Colony Collapse Disorder
Colony Collapse Disorder (Photo credit: Ravenelle)

In the face of the growing (and badly understood) phenomenon of colony collapse disorder that threatens the nation’s food supply, a Los Angeles couple has started a movement to compliment urban farming: urban beekeeping. Steve Lopez delivers a delightful profile of the pair in today’s Sunday L.A. Times.

While beekeeping is illegal in the City of Los Angeles, Therese McLaughlin and Adam Novicki have watched their garden “explode” after adding a single colony of honeybees. They were so moved by the experience that they have started a non-profit organization, HoneyLove (http://www.honeylove.org) to get more of us urban dwellers into the bee business, and to get city ordinances preventing the farming of bees either modified or repealed.

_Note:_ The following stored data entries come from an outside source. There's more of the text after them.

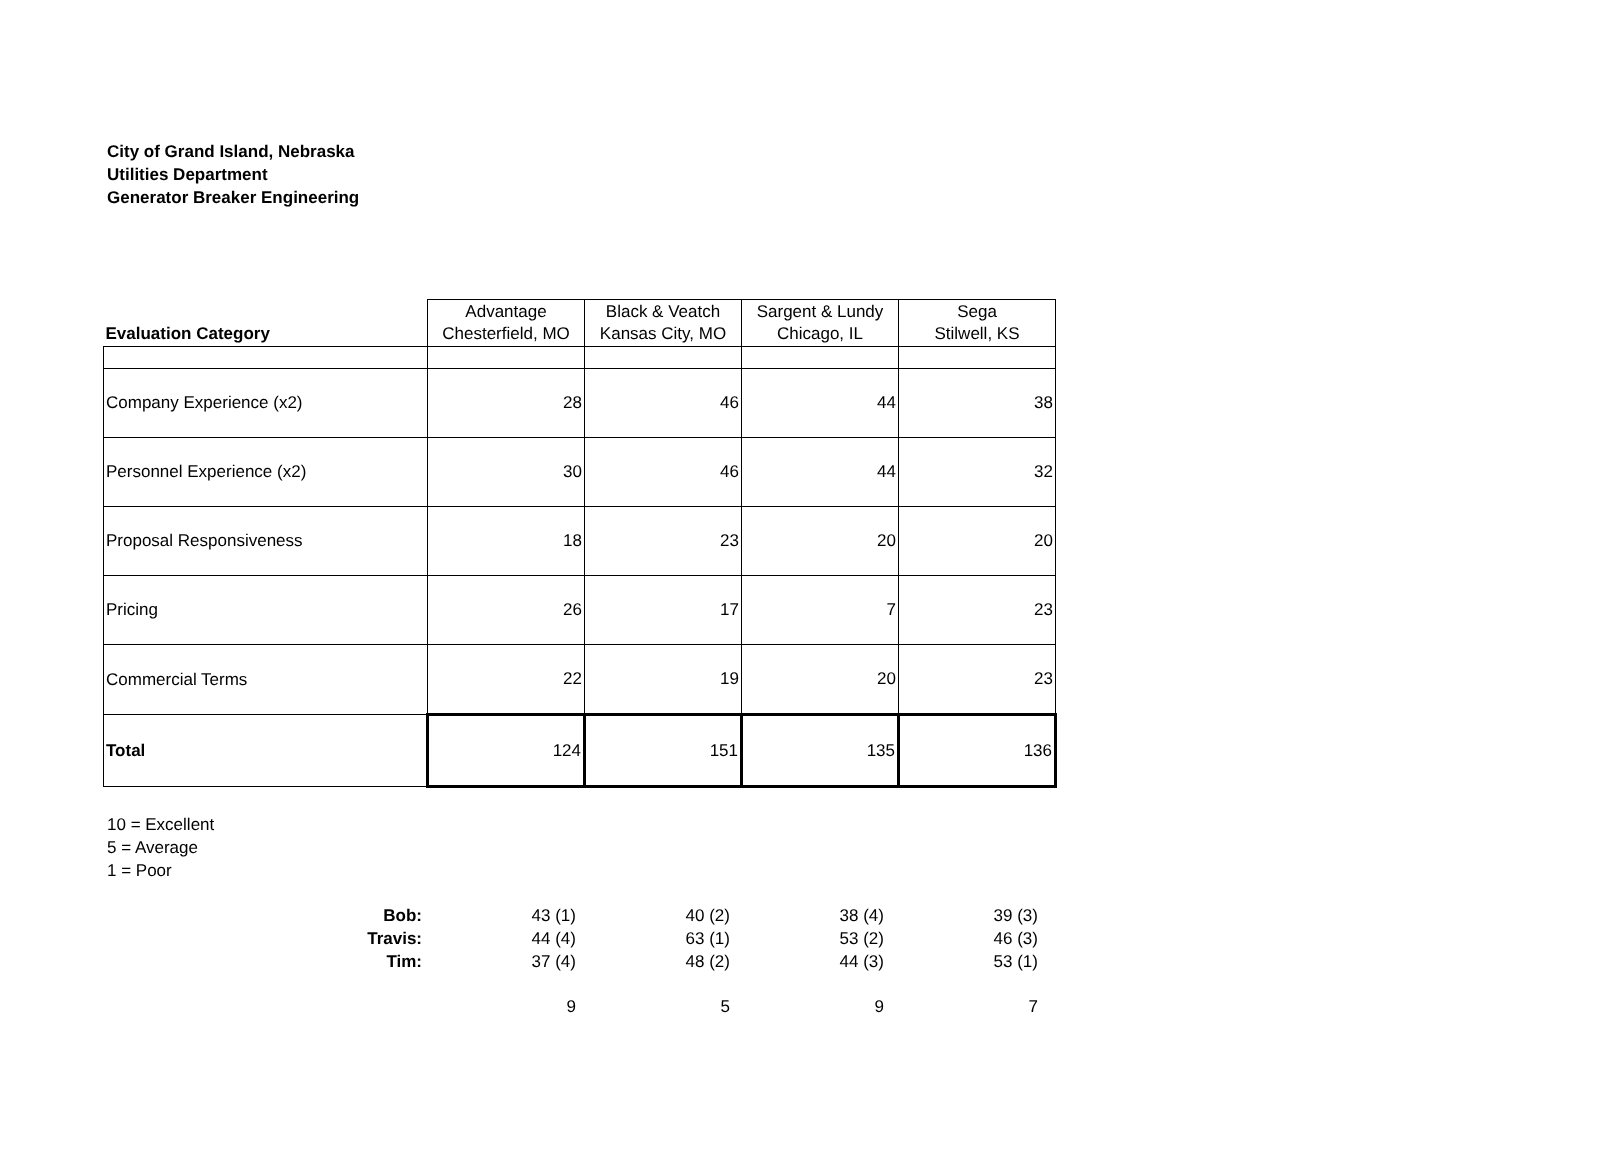City of Grand Island, Nebraska
Utilities Department
Generator Breaker Engineering
| Evaluation Category | Advantage Chesterfield, MO | Black & Veatch Kansas City, MO | Sargent & Lundy Chicago, IL | Sega Stilwell, KS |
| Company Experience (x2) | 28 | 46 | 44 | 38 |
| Personnel Experience (x2) | 30 | 46 | 44 | 32 |
| Proposal Responsiveness | 18 | 23 | 20 | 20 |
| Pricing | 26 | 17 | 7 | 23 |
| Commercial Terms | 22 | 19 | 20 | 23 |
| Total | 124 | 151 | 135 | 136 |
10 = Excellent
5 = Average
1 = Poor
| Bob: | 43 (1) | 40 (2) | 38 (4) | 39 (3) |
| Travis: | 44 (4) | 63 (1) | 53 (2) | 46 (3) |
| Tim: | 37 (4) | 48 (2) | 44 (3) | 53 (1) |
| | 9 | 5 | 9 | 7 |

The story strikes a chord for several reasons. First, most people forget that California is at its core an agricultural state. Long before the arrival of oilmen, aviators, and filmmakers, the sunshine and sea breezes had already turned California into the most important agricultural state in the Union. Despite technology, urbanization, and modernization, California now supplies the world.

Second, I think Mc Laughlin and Novicki (trading as “T&A Farms”) are onto something, fostering a trend that is liable to spread across the nation, and adding another brick to the construction of the California of the 21st Century.